Given records:

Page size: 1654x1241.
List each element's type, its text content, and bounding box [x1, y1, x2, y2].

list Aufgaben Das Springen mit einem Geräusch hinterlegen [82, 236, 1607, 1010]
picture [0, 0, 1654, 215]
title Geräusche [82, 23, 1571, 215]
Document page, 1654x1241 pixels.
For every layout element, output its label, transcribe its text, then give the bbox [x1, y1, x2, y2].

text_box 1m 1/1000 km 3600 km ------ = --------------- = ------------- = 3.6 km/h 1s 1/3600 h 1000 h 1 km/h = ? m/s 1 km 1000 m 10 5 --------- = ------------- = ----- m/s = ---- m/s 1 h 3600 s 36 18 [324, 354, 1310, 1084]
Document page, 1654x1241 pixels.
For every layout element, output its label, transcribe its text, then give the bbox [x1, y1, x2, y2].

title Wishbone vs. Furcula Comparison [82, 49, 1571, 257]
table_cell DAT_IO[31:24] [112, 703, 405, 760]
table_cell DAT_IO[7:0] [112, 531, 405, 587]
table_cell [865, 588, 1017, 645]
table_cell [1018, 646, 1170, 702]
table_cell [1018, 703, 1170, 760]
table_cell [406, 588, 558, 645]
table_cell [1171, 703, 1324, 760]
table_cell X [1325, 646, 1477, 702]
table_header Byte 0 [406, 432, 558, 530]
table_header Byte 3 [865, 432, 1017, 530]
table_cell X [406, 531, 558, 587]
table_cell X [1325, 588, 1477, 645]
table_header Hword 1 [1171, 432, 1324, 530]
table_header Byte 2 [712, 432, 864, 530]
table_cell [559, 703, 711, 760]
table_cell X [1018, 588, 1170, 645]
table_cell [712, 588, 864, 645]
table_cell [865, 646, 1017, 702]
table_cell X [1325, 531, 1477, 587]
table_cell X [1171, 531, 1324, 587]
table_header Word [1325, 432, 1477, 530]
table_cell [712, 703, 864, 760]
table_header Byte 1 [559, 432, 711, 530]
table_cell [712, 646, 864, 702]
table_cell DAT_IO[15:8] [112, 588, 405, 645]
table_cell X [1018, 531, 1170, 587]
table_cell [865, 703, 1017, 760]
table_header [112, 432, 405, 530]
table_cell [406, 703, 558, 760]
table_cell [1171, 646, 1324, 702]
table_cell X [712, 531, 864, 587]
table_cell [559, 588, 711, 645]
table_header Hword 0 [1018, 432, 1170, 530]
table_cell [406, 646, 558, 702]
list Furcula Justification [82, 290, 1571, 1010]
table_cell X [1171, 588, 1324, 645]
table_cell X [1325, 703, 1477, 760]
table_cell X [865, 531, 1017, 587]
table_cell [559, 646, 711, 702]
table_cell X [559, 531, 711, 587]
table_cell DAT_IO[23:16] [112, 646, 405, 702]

Problem details:
Copy every line above word for word, with nothing changed or left out.

Correct output:
Page size: 1654x1241.
List each element's type, its text content, and bounding box [x1, y1, x2, y2].

list Aufgaben Das Springen mit einem Geräusch hinterlegen [82, 236, 1607, 1010]
picture [0, 0, 1654, 215]
title Geräusche [82, 23, 1571, 215]
Document page, 1654x1241 pixels.
For every layout element, output its label, transcribe its text, then give the bbox [x1, y1, x2, y2].

text_box 1m 1/1000 km 3600 km ------ = --------------- = ------------- = 3.6 km/h 1s 1/3600 h 1000 h 1 km/h = ? m/s 1 km 1000 m 10 5 --------- = ------------- = ----- m/s = ---- m/s 1 h 3600 s 36 18 [324, 354, 1310, 1084]
Document page, 1654x1241 pixels.
For every layout element, output its label, transcribe its text, then give the bbox [x1, y1, x2, y2].

title Wishbone vs. Furcula Comparison [82, 49, 1571, 257]
table_cell DAT_IO[31:24] [112, 703, 405, 760]
table_cell DAT_IO[7:0] [112, 531, 405, 587]
table_cell [865, 588, 1017, 645]
table_cell [1018, 646, 1170, 702]
table_cell [1018, 703, 1170, 760]
table_cell [406, 588, 558, 645]
table_cell [1171, 703, 1324, 760]
table_cell X [1325, 646, 1477, 702]
table_header Byte 0 [406, 432, 558, 530]
table_header Byte 3 [865, 432, 1017, 530]
table_cell X [406, 531, 558, 587]
table_cell X [1325, 588, 1477, 645]
table_header Hword 1 [1171, 432, 1324, 530]
table_header Byte 2 [712, 432, 864, 530]
table_cell [559, 703, 711, 760]
table_cell X [1018, 588, 1170, 645]
table_cell [712, 588, 864, 645]
table_cell [865, 646, 1017, 702]
table_cell X [1325, 531, 1477, 587]
table_cell X [1171, 531, 1324, 587]
table_header Word [1325, 432, 1477, 530]
table_cell [712, 703, 864, 760]
table_header Byte 1 [559, 432, 711, 530]
table_cell [712, 646, 864, 702]
table_cell DAT_IO[15:8] [112, 588, 405, 645]
table_cell X [1018, 531, 1170, 587]
table_cell [865, 703, 1017, 760]
table_header [112, 432, 405, 530]
table_cell [406, 703, 558, 760]
table_cell [1171, 646, 1324, 702]
table_cell X [712, 531, 864, 587]
table_cell [559, 588, 711, 645]
table_header Hword 0 [1018, 432, 1170, 530]
table_cell [406, 646, 558, 702]
list Furcula Justification [82, 290, 1571, 1010]
table_cell X [1171, 588, 1324, 645]
table_cell X [1325, 703, 1477, 760]
table_cell X [865, 531, 1017, 587]
table_cell [559, 646, 711, 702]
table_cell X [559, 531, 711, 587]
table_cell DAT_IO[23:16] [112, 646, 405, 702]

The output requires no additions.